One of the most difficult things for a leader is to command the respect and trust of people. Expertise in their domain(s) coupled with experience helps build respect, but trust is slightly more complicated and takes longer — maybe because it requires a deeper commitment (respect is intellectual while trust is emotional and therefore closer to the real us).

Does it necessarily have to be a long affair though? There is the incremental way (consistent behaviour over a long period) and then there are the radical ways to demonstrate trustworthiness.

Skin in the game (SITG) belongs to the latter category. It is not about incentives (that’s corporatization of virtue). It’s about risking and losing much more — a yakuza member chopping off his own finger as sign of remorse, or a more extreme example is the samurai committing harikiri (disemboweling themselves) when defeated. The samurai gets a place of honour in society / history because of the price they paid (or were willing to) and not due to their fancy swordsmanship. And that’s the key word “they”, it wasn’t the front line soldiers or anyone else in the society who lost their lives first — it was the warrior.

I used to wonder why captains stepped down when their teams lost, but now I realise that they intuitively obeyed an ancient moral code. Ironically it was at the moment that they relinquished their leadership positions that they most displayed the trait of a leader.

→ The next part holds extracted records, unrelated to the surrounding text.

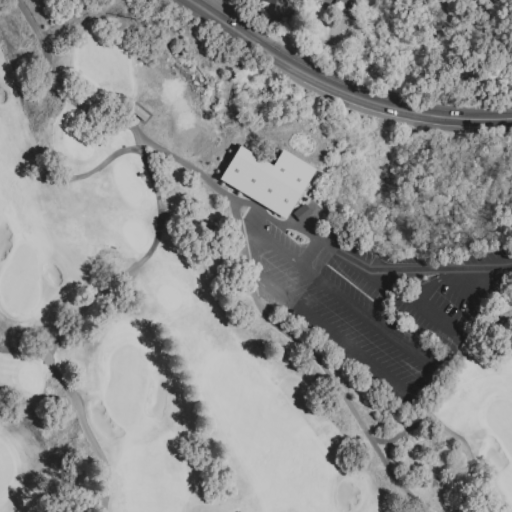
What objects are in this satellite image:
building: (274, 2)
building: (342, 5)
road: (217, 7)
building: (281, 10)
building: (352, 10)
building: (282, 11)
road: (339, 89)
road: (106, 108)
building: (115, 127)
building: (267, 179)
building: (324, 208)
building: (303, 216)
road: (357, 259)
road: (486, 268)
park: (181, 298)
parking lot: (392, 310)
road: (434, 315)
road: (370, 321)
road: (21, 352)
road: (349, 352)
road: (479, 354)
road: (425, 386)
road: (448, 430)
road: (387, 454)
road: (462, 485)
road: (327, 509)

What destroys trust is when leaders pass on the risks to the people, ie they make money by hiding the risks or by not paying the price when things go tragically wrong (eg, post 2008 crisis, the US government bailed out Citi group but not the common citizens who lost their life savings. Bob Rubin who was the chairman did not pay back the $100M+ he earned the previous year — aka Bob Rubin Trade).

SITG calls for a radical level of ethical responsibility, putting your money and reputation on the line more often than is good for your heart. It is less about talk than it is about putting your neck on the block — every single time!